Running VMWare Fusion

Discussion in 'Buying Tips and Advice' started by biggiet4jets, Dec 11, 2014.

  1. biggiet4jets macrumors member

    Joined:
    Dec 30, 2013
    #1
    I just recently posted a thread about which Mac I am going to buy next but I just wanted to get peoples opinion real quick on which specs should I be looking for running VMWare fusion 7. I currently have it installed on my late 09 MBP with 8GB of Ram and it's a C2D. I know ram takes a huge hit when I run Fusion because I see it go from 5GB down to as low as like 20MB, I have an app that shows the percentage.

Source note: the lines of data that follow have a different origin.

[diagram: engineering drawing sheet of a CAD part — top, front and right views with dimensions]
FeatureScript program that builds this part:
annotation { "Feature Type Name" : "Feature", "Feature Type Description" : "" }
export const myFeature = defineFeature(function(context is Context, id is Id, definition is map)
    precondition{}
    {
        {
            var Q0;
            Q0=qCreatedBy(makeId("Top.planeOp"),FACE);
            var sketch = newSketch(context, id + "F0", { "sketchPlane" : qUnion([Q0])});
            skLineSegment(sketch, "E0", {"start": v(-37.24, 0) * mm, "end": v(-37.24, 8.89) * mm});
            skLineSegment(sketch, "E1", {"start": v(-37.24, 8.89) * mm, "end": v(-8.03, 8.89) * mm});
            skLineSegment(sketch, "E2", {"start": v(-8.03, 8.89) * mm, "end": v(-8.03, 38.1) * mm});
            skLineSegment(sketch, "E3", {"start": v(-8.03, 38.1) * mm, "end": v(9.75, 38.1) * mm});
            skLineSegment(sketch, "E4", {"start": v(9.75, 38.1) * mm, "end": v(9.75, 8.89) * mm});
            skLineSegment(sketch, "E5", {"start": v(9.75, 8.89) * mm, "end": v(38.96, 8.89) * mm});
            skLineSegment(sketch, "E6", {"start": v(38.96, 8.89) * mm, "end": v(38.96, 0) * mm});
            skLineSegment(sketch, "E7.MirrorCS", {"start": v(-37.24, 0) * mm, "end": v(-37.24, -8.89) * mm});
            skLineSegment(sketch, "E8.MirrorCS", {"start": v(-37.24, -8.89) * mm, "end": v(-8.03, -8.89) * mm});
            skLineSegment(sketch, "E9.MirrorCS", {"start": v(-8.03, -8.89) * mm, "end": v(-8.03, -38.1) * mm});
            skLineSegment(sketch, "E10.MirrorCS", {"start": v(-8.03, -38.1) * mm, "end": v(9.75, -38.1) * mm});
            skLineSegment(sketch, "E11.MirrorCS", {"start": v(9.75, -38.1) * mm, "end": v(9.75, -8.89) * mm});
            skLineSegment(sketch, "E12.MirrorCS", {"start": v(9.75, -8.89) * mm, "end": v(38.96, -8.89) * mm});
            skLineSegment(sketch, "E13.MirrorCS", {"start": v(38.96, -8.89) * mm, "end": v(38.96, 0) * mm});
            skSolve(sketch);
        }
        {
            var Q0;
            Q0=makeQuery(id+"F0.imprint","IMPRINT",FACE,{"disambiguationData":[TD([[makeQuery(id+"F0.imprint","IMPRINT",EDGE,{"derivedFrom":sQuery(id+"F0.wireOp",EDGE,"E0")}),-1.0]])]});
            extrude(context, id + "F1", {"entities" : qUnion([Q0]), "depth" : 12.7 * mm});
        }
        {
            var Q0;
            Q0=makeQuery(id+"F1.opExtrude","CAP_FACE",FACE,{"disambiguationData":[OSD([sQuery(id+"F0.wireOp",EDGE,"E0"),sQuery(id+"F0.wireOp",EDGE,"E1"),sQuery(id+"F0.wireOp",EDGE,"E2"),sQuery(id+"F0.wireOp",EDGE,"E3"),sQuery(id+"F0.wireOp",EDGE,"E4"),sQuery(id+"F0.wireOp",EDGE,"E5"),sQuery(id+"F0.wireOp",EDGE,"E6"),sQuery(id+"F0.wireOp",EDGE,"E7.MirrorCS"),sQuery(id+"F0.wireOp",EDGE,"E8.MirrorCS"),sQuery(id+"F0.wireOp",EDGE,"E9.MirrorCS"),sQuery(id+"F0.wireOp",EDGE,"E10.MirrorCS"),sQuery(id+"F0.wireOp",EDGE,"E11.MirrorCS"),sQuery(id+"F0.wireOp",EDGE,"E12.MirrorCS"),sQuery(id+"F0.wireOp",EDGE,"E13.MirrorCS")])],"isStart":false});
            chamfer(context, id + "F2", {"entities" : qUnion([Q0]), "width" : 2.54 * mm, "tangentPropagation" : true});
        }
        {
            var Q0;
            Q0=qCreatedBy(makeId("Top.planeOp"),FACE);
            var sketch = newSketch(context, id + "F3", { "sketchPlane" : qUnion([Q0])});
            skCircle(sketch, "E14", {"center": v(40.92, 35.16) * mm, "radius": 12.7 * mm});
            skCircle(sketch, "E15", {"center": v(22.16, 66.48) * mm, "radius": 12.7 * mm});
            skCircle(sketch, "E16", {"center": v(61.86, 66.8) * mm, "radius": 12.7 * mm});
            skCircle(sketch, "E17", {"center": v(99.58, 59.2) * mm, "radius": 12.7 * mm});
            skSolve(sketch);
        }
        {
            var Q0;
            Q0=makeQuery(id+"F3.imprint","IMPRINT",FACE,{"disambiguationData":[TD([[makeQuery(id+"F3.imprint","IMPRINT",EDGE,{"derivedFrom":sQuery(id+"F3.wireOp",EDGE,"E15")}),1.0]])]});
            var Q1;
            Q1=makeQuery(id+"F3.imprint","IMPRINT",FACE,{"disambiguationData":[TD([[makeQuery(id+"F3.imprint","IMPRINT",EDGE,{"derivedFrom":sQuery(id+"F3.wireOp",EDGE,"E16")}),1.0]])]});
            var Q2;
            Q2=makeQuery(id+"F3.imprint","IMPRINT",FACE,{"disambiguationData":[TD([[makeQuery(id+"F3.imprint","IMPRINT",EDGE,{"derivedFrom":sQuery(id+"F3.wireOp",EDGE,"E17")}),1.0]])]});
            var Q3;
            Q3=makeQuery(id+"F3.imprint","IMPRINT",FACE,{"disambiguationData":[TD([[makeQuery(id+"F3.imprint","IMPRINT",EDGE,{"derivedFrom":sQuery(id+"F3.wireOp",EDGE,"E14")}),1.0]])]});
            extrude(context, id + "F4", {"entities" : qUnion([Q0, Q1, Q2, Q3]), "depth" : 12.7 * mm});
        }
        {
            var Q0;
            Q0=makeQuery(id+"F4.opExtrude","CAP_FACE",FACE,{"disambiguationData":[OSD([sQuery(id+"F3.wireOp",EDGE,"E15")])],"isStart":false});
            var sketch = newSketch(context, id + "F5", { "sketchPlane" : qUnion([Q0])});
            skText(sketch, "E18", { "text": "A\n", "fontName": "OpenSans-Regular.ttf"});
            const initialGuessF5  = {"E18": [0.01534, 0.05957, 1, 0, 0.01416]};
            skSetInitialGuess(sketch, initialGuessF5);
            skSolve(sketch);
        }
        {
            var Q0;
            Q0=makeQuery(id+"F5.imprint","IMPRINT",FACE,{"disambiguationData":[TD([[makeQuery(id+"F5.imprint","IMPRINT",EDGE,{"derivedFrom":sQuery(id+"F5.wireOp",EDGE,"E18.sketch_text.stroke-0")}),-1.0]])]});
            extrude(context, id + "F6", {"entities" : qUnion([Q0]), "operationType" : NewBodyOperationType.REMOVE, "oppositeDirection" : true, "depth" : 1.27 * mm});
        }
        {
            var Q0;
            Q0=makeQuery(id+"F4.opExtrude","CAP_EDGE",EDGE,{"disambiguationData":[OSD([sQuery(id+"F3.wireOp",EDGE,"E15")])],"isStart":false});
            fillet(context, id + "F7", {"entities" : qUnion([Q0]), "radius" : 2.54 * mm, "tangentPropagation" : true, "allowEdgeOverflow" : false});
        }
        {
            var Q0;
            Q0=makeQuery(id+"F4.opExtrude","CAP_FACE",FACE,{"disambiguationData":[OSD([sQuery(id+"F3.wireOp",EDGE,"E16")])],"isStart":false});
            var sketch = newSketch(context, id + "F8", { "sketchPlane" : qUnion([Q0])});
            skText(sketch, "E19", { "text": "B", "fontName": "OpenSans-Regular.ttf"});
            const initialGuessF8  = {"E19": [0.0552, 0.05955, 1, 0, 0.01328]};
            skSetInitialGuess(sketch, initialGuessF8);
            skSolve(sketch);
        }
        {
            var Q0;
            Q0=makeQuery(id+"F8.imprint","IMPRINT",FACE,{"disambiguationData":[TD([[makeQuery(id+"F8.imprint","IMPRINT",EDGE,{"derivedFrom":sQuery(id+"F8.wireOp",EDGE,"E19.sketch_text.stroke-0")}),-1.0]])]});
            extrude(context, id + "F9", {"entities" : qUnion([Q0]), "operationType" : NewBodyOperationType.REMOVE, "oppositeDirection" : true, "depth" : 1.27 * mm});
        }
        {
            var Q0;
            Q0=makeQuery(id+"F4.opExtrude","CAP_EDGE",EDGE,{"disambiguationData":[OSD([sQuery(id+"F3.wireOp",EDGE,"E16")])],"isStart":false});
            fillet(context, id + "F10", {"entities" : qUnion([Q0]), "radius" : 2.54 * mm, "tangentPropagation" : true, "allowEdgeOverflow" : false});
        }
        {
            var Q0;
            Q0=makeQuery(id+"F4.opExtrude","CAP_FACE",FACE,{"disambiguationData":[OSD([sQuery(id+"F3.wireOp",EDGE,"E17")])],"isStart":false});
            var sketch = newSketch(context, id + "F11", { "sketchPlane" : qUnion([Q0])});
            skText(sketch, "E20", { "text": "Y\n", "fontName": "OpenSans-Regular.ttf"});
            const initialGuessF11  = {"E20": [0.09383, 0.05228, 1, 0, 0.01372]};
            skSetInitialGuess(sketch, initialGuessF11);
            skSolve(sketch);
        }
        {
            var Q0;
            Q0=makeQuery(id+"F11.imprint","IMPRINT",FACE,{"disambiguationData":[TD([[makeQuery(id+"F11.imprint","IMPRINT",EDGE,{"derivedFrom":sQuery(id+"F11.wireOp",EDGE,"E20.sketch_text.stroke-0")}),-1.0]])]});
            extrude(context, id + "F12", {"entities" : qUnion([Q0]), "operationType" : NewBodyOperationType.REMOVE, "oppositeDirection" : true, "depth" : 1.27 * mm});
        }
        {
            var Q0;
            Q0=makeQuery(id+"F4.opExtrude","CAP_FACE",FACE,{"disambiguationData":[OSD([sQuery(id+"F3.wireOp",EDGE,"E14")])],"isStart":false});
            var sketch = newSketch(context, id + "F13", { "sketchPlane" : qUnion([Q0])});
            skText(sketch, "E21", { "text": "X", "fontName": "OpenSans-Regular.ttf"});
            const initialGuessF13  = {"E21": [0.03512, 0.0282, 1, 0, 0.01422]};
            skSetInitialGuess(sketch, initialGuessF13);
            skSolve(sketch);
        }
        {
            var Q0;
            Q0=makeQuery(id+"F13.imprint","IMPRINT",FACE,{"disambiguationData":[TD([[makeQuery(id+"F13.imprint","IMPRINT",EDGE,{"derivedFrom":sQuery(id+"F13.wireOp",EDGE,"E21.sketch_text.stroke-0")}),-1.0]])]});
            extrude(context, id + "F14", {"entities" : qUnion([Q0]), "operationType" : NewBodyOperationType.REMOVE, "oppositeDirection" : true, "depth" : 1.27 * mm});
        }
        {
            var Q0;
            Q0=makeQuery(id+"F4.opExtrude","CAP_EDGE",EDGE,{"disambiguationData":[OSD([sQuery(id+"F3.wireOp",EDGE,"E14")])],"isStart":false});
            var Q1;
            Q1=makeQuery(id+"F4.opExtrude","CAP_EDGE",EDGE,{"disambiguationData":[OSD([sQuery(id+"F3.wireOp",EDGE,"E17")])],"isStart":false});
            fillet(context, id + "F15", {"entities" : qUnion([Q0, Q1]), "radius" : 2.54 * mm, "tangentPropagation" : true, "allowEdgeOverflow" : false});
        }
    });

    Is RAM the only thing that is mainly used when running Fusion or is it better to get a quad core i5 or i7 over a dual core i5 in the newer macs? I will be getting an SSD with whatever setup I do end up buying just want to know if I should spend the extra money on faster processors when they might not be really needed.

    Thanks all.
     
  2. GGJstudios macrumors Westmere

    GGJstudios

    Joined:
    May 16, 2008
    #2
    You don't need a quad core or even an i5 or i7 to effectively run a VM like Fusion or Parallels. Mac users have been running those successfully for many years. I ran VMs on a 2008 MBP and a 2010 Mac mini, with no problems. Today's machines, including the Mac mini, are overkill for what you need to run Fusion, so you can make your purchase decision based on other factors. Most Mac users rarely come close to maxing out their CPU, no matter which configuration they buy.
     
  3. phrehdd macrumors 68040

    phrehdd

    Joined:
    Oct 25, 2008
    #3
    Having ran both Parallels and Fusion on dual core and quad, I can say for my needs that the quad was by far a better investment. While either software will work on a dual core, if your applications are intensive, you will want to make sure they get as much resources as possible which includes - RAM and number of cores.

    If you only open up your virtual system and stay within it and not jump back and forth to OSX host, then a dual core might be reasonable. If your apps don't take advantage of multi-core and threading, then dual core again is okay.

    In my case, I use apps that take advantage of multi-core in the virtual and are doing heavy CPU work. While this is going on, I am doing other things in the host OSX and this combo doesn't miss a beat. I do have btw, 16 gigs of RAM on this machine as well as being quad core.
     
  4. iSee macrumors 68040

    iSee

    Joined:
    Oct 25, 2004
    #4
    It really depends on what you're going to be doing.

    Four cores only helps you if you can actually get them to be used.

    The only things I do that really take advantage of my 4-core iMac (late 2009) is Xcode with C++ projects that are a decent size (hundreds of source files) and transcoding video.

    I run VMs to test and develop software, but I really don't stress multiple CPU cores when I do that (I'm working on functionality in these cases... When I do load testing and performance testing I don't use local VMs for that becuase it doesn't relate very well to real deployments, even ones that use virtual servers.)

    When in doubt and if your budget is tight, I'd probably go for a dual core.
     
  5. dacreativeguy macrumors 68020

    Joined:
    Jan 27, 2007
    #5
    Core 2 duo is a dog for Fusion. i7 with 16GB RAM runs it really well. Can even run 2 VMs at the same time really well.